▶ **TASK REQUIREMENTS**:
1. Answer these questions using the forum comment about recompressing deflate files, one line each:
(a) Which compression algorithm does the program apply to the raw data?
(b) Deflate combines which two techniques, according to the comment?
(c) What might the original compressing program have done more often, producing a different stream?
2. Continue the forum comment about recompressing deflate files from the point where it ends.

▶ **DOCUMENT EXCERPT**:
"""
Sort of. If I'm understanding correctly:

The filetypes it's designed for are ones that specify the "deflate" compression algorithm: they can be thought of as headers+deflate(raw). It applies the better (higher-compression-ratio) lzma algorithm to the raw data. That's better than applying it to the deflate form as a .zip file compressor would try to do. Ie, zip might try lzma(deflate(raw)) where this tries lzma(raw).

So the novel things are:

* It understands these specific file formats well enough to pick out deflate part that it should uncompress (when it applies its own compression) and recompress (when it applies its decompression).

* I think it promises to exactly reproduce the original deflate(raw) form. You can't necessarily do that from lzma(raw) alone. I'm not an expert, but from a wikipedia article skim, apparently deflate works with a combination of dictionary encoding and Huffman coding. This program probably stores the original tables for those (with the value sides as ranges of the original file rather than repeating them), and maybe some other details to handle this. Like, if the originally compressing program called flush more frequently, it produces a different stream, and this needs to be able to reconstruct that. Maybe it stores like a list of deflate operations rather than either the deflate-compressed result or the raw data. This strikes me as kind of a tricky problem, not in any theoretical computer science sense, but in a practical getting-all-the-details-right software engineering sense.
"""
▶ **DATA EXTRACT**:
"""
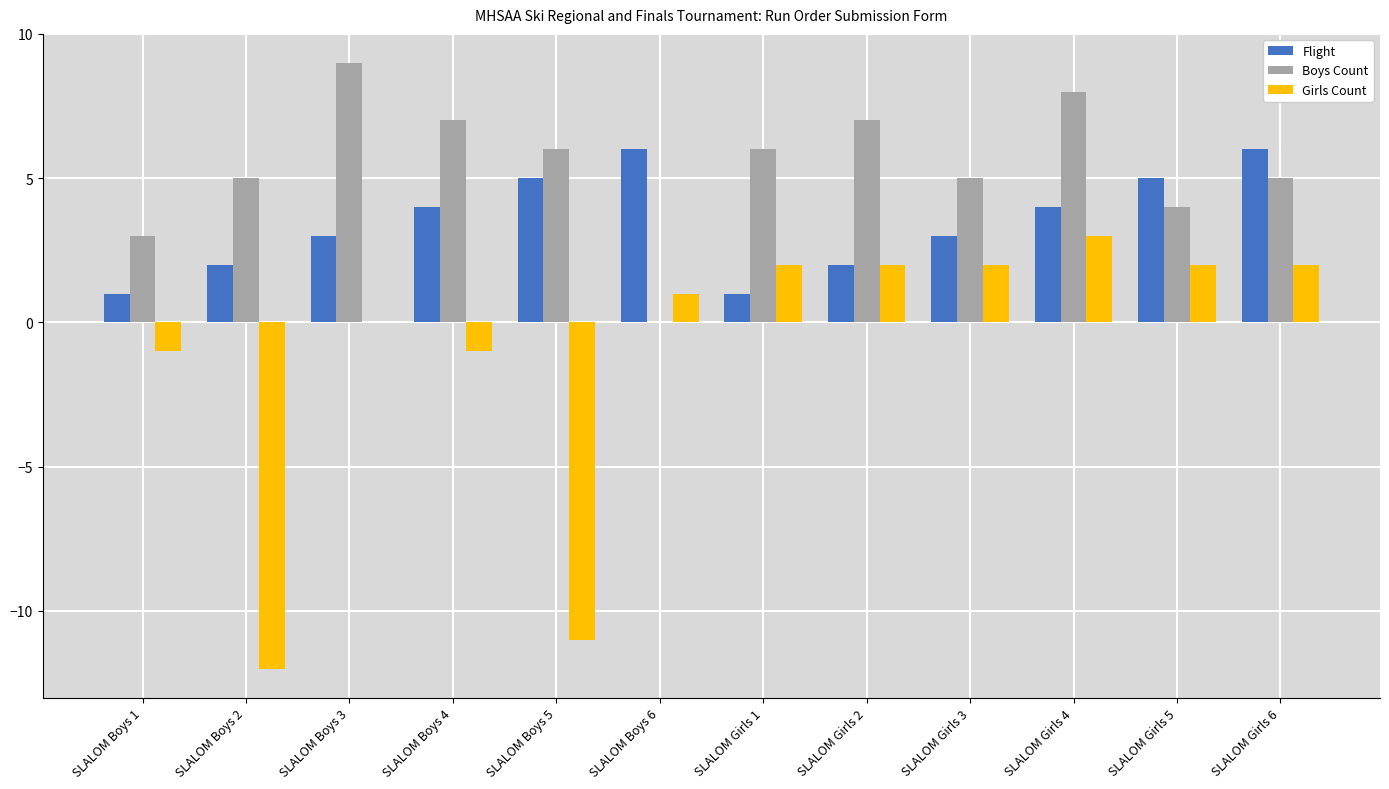

Reading left to right, list all the values displayed in this chart.

Flight: 1	2	3	4	5	6	1	2	3	4	5	6
Boys Count: 3	5	9	7	6	0	6	7	5	8	4	5
Girls Count: -1	-12	0	-1	-11	1	2	2	2	3	2	2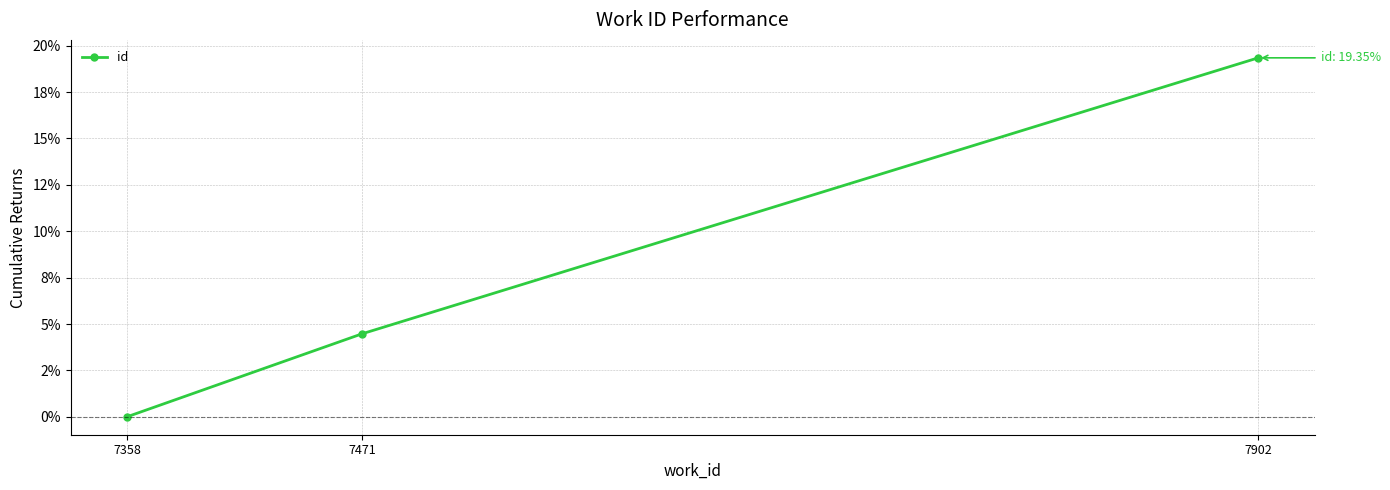

Rank the categories by value from highest to lowest.

7902, 7471, 7358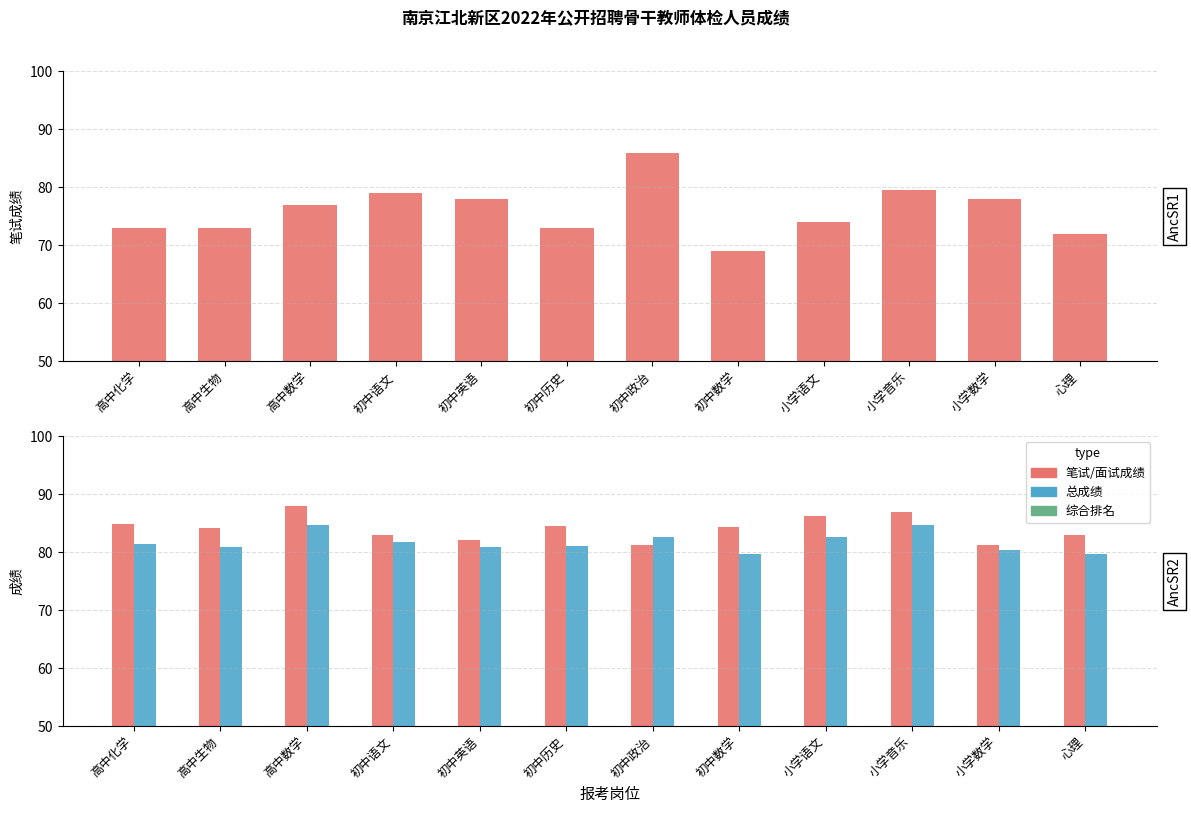

Reading right to left, extract all data points from this chart.

笔试成绩: 72.0	78.0	79.5	74.0	69.0	86.0	73.0	78.0	79.0	77.0	73.0	73.0
面试成绩: 83.0	81.3	87.0	86.2	84.4	81.2	84.6	82.1	83.0	88.0	84.2	84.9
总成绩: 79.7	80.3	84.8	82.5	79.8	82.6	81.1	80.9	81.8	84.7	80.8	81.4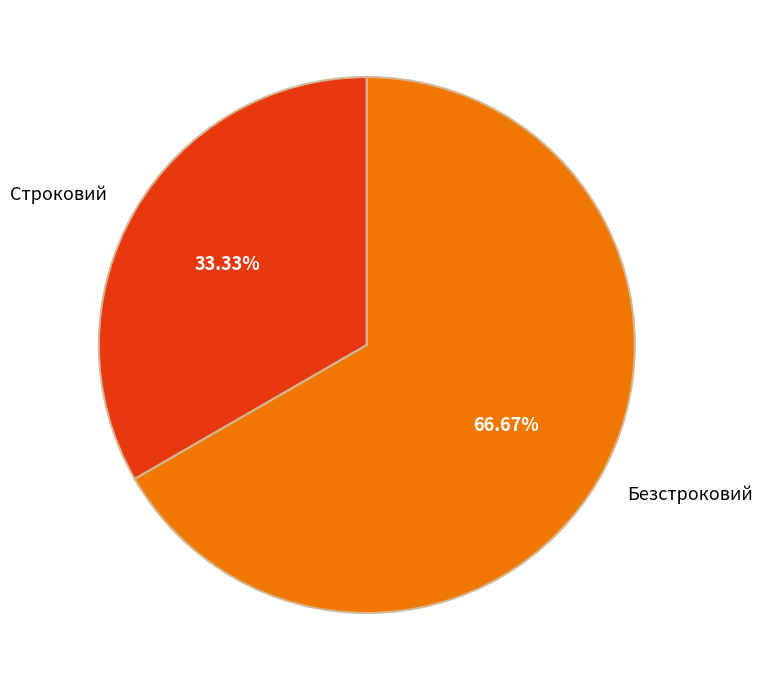

Which slice is the largest?

Безстроковий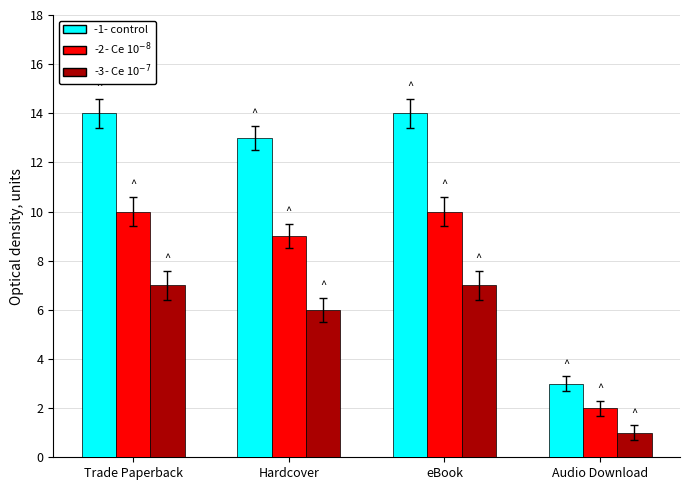

What is the smallest value displayed?

1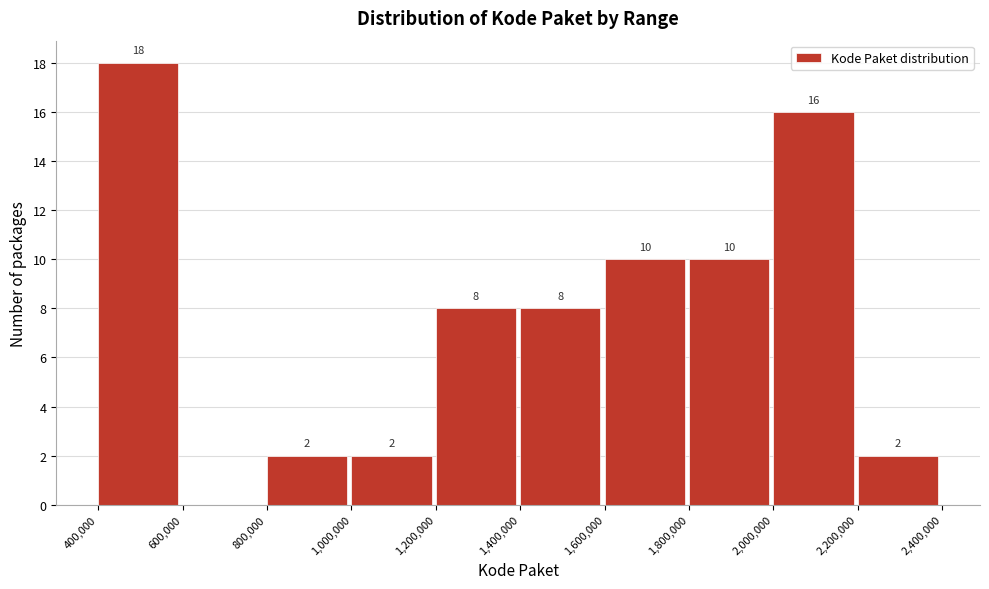

Over which range of the x-axis is the bar tallest?

400,000 to 600,000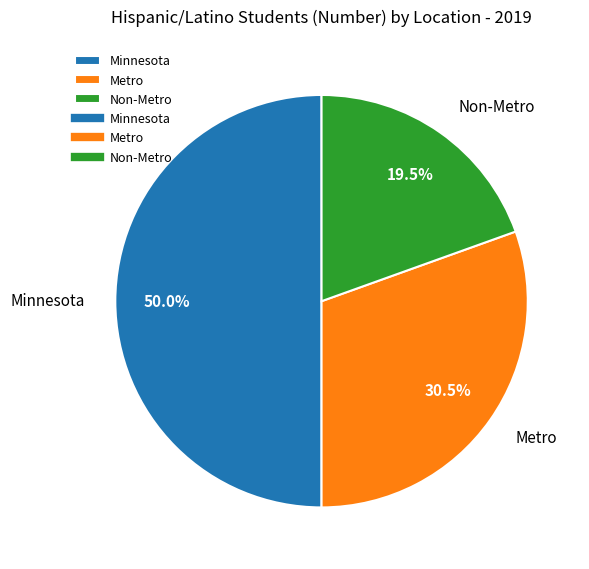

Do Metro and Minnesota together represent more than half of the pie?

Yes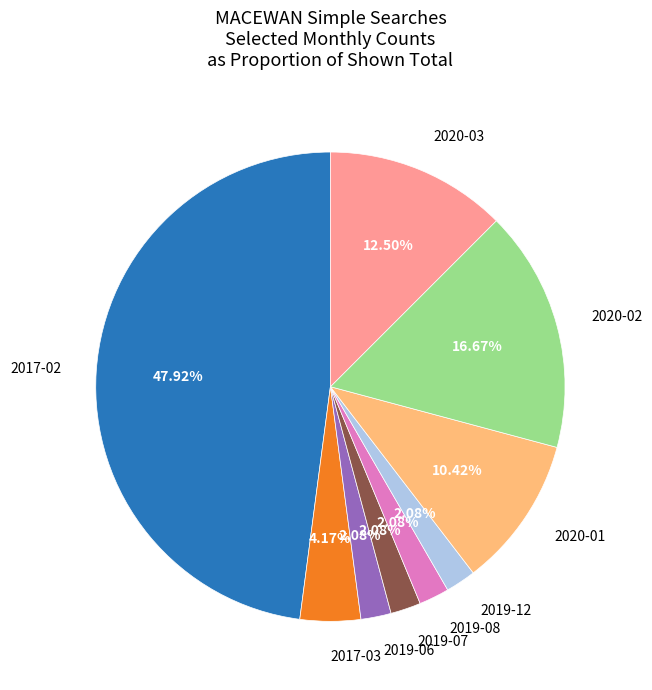

True or false: 2019-12 accounts for 2% of the total.

True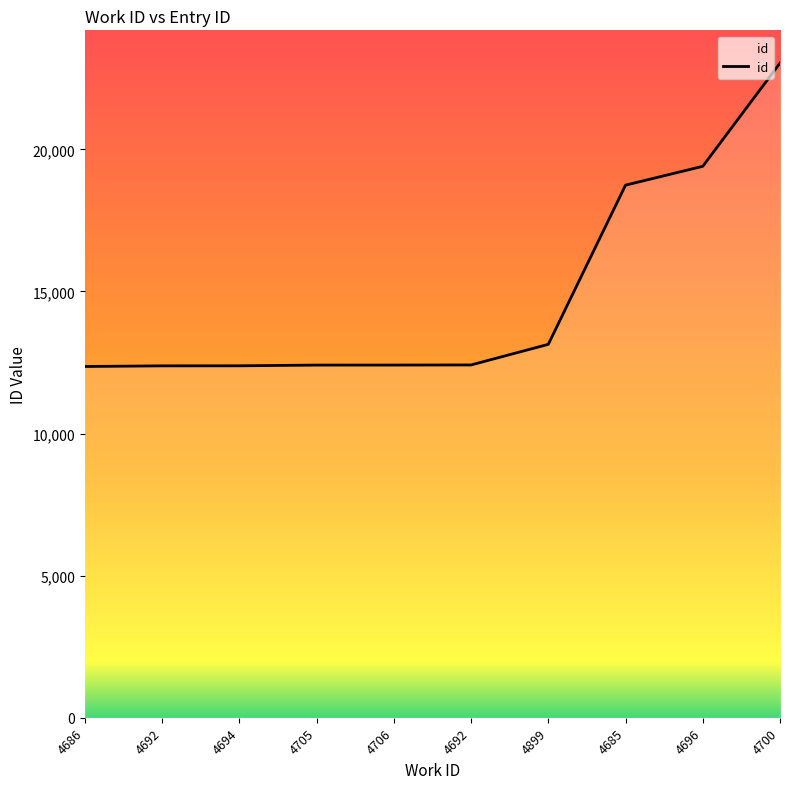

List the labels in order of value, largest first.

4700, 4696, 4685, 4899, 4692, 4706, 4705, 4694, 4692, 4686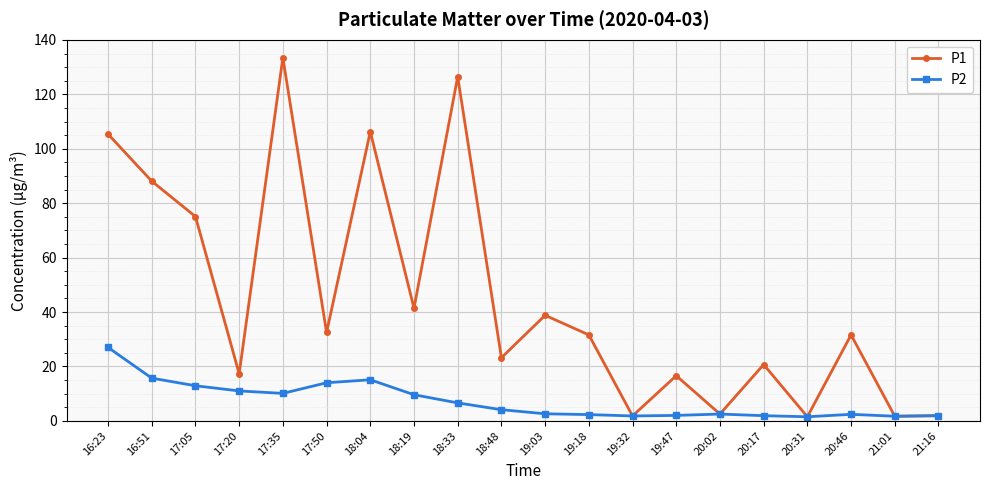

How many values in the P2 series exceed 4?

10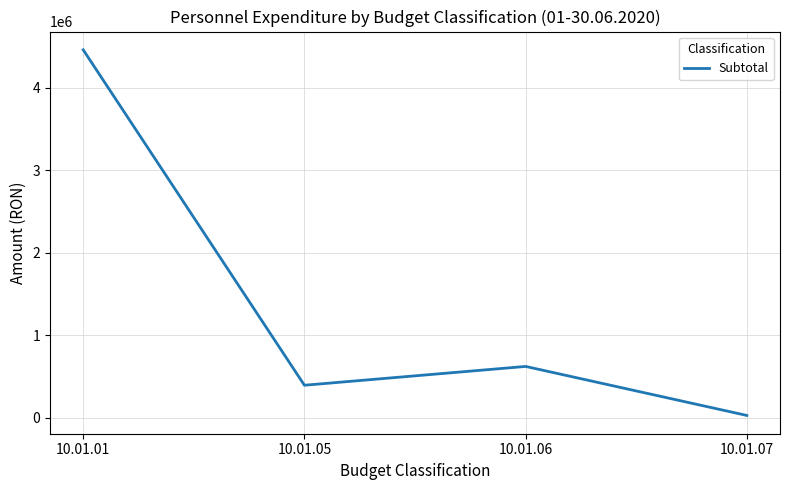

Which label corresponds to the smallest value in the chart?

10.01.07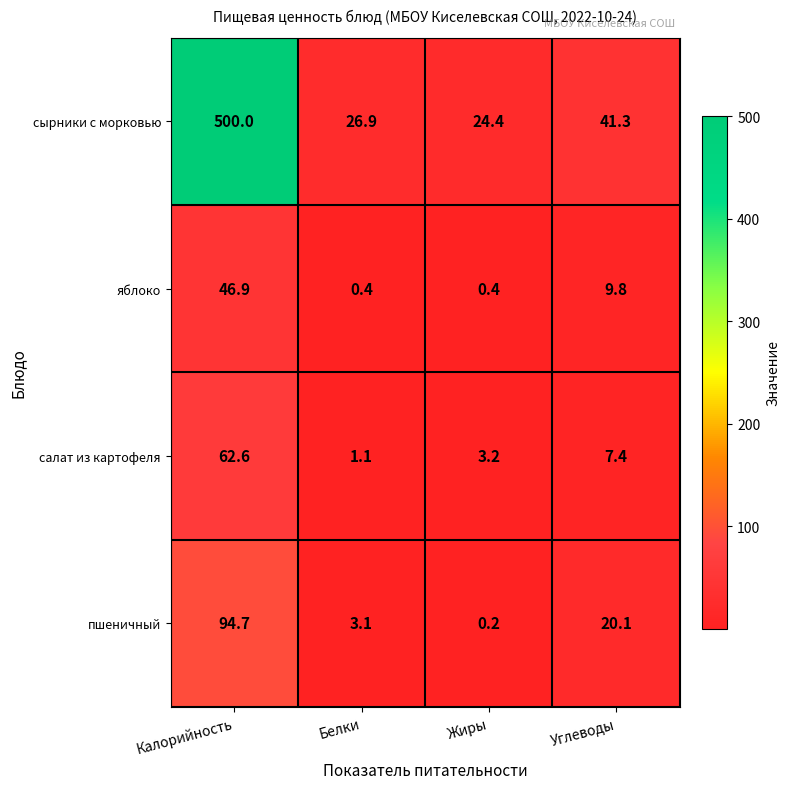

Reading right to left, what are all the values shown in this chart?

сырники с морковью: Углеводы=41.3	Жиры=24.4	Белки=26.9	Калорийность=500.0
яблоко: Углеводы=9.8	Жиры=0.4	Белки=0.4	Калорийность=46.9
салат из картофеля: Углеводы=7.4	Жиры=3.2	Белки=1.1	Калорийность=62.6
пшеничный: Углеводы=20.1	Жиры=0.2	Белки=3.1	Калорийность=94.7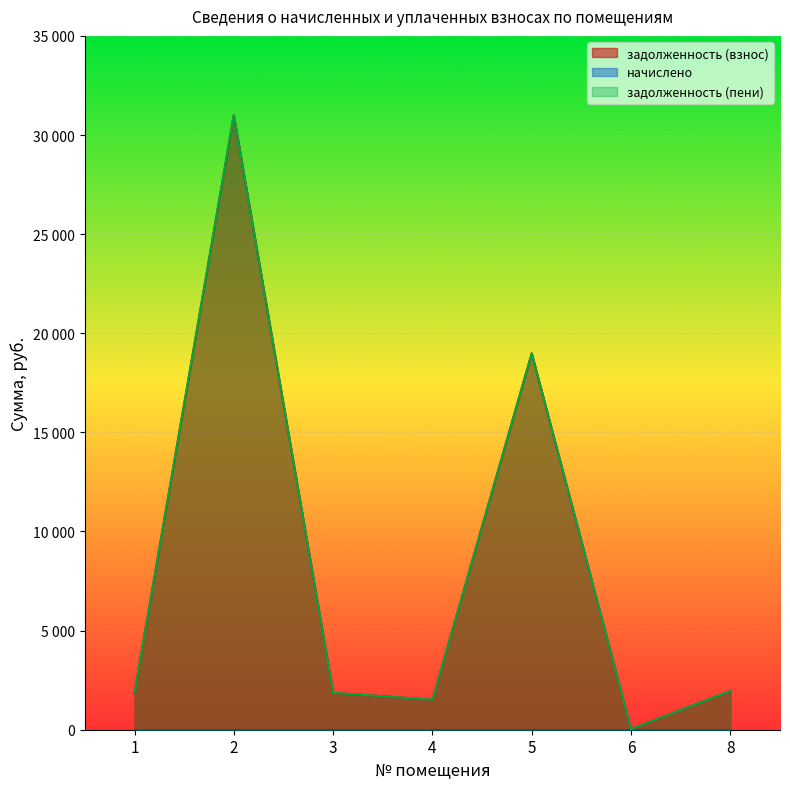

In задолженность (пени), how many points are lower than both neighbors (excluding endpoints)?

2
"""
▶ **OUTPUTS FOR THE TASKS**:
1.
(a) lzma
(b) Dictionary encoding and Huffman coding
(c) Called flush more frequently

2.
toast0 · on Oct 31, 2020

If that's the case, it sounds like Dropbox's Lepton[1], which recompresses jpegs, but can be losslesly decompressed back to the original jpeg file.

[1] https://dropbox.tech/infrastructure/lepton-image-compression...

wolf550e · on Oct 31, 2020

To match the original zlib/gzip stream, it needs to match the exact hash table and parsing algorithm used by the exact zlib implementation used originally, to choose the same matches. It would not do to use a stronger deflate compressor that produces optimal parsing to generate smaller deflate streams but then not be able to match the original file. The hash of the compressed data and even the length of the compressed data might be important to the application using the file.

scottlamb · on Oct 31, 2020

Looks like it uses the preflate library [1] which back-references precomp in its README:

> "precomp" is a tool which used to be able to do the bit-correct reconstruction very efficiently, but only for deflate streams that were created by the ZLIB library. (It only needed to store the three relevant ZLIB parameters to allow reconstruction.) It bailed out for anything created by 7zip, kzip, or similar tools. Of course, "precomp" also handles JPG, PNG, ZIP, GIF, PDF, MP3, etc, which makes a very nice tool, and it is open source. UPDATE The latest development version of "precomp" incorporates the "preflate" library.

so precomp used to work as you describe: it depended on having exactly the same zlib algorithm as the one that produced the original data. Now it uses preflate, which has some hybrid approach:

> for deflate streams created by ZLIB at any compression level, we want to be able to reconstruct it with only a few bytes of reconstruction information (like "precomp")

> for all other deflate streams, we want to be able to reconstruct them with reconstruction information that is not much larger than "reflate"

> "reflate" can reconstruct any deflate stream (also 7zip, kzip, etc), but it is only close to perfect for streams that were created by ZLIB, compression level 9. All lower compression levels of ZLIB require increasing reconstruction info, the further from level 9, the bigger the required reconstruction data. "reflate" only handles deflate streams, and is not open source. As far as I know, it is also part of PowerArchiver.

I'd be curious to learn a little more about the "reconstruction information" but I don't see a write-up. So far I'm not quite curious enough to dig through preflate's source code.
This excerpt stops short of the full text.